| Task details |
If a line below contains the string "hand", copy it out.

| Records |
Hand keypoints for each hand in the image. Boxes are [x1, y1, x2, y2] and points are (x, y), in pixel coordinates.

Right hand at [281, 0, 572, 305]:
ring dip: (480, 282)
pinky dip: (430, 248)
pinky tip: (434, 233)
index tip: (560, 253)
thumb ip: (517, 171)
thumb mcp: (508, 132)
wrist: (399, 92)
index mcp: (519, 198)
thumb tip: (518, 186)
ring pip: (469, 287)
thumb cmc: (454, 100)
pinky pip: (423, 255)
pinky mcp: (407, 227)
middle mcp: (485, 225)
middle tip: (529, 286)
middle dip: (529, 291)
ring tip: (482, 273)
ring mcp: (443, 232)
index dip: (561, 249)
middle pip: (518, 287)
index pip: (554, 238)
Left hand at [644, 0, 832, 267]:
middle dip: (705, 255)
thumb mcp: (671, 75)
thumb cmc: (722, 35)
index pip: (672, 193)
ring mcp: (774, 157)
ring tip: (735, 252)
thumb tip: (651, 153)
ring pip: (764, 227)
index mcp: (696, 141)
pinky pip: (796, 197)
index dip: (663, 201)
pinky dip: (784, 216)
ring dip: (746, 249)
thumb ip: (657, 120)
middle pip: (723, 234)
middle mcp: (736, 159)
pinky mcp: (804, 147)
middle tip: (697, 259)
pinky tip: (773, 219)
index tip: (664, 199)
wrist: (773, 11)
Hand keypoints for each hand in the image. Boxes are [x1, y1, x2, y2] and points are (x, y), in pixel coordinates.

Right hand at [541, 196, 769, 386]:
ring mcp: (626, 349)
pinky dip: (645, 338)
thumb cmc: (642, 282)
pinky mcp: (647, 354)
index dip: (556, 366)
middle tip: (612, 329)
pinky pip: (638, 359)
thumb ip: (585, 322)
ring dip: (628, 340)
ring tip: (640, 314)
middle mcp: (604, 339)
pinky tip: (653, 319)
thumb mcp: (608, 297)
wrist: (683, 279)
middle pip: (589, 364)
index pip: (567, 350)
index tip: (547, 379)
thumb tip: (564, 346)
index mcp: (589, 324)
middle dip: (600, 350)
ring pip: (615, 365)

| Written response |
Hand keypoints for each hand in the image. Boxes are [x1, y1, x2, y2] and points are (x, y), in pixel coordinates.
Right hand at [281, 0, 572, 305]:
Left hand at [644, 0, 832, 267]:
Hand keypoints for each hand in the image. Boxes are [x1, y1, x2, y2] and points are (x, y), in pixel coordinates.
Right hand at [541, 196, 769, 386]:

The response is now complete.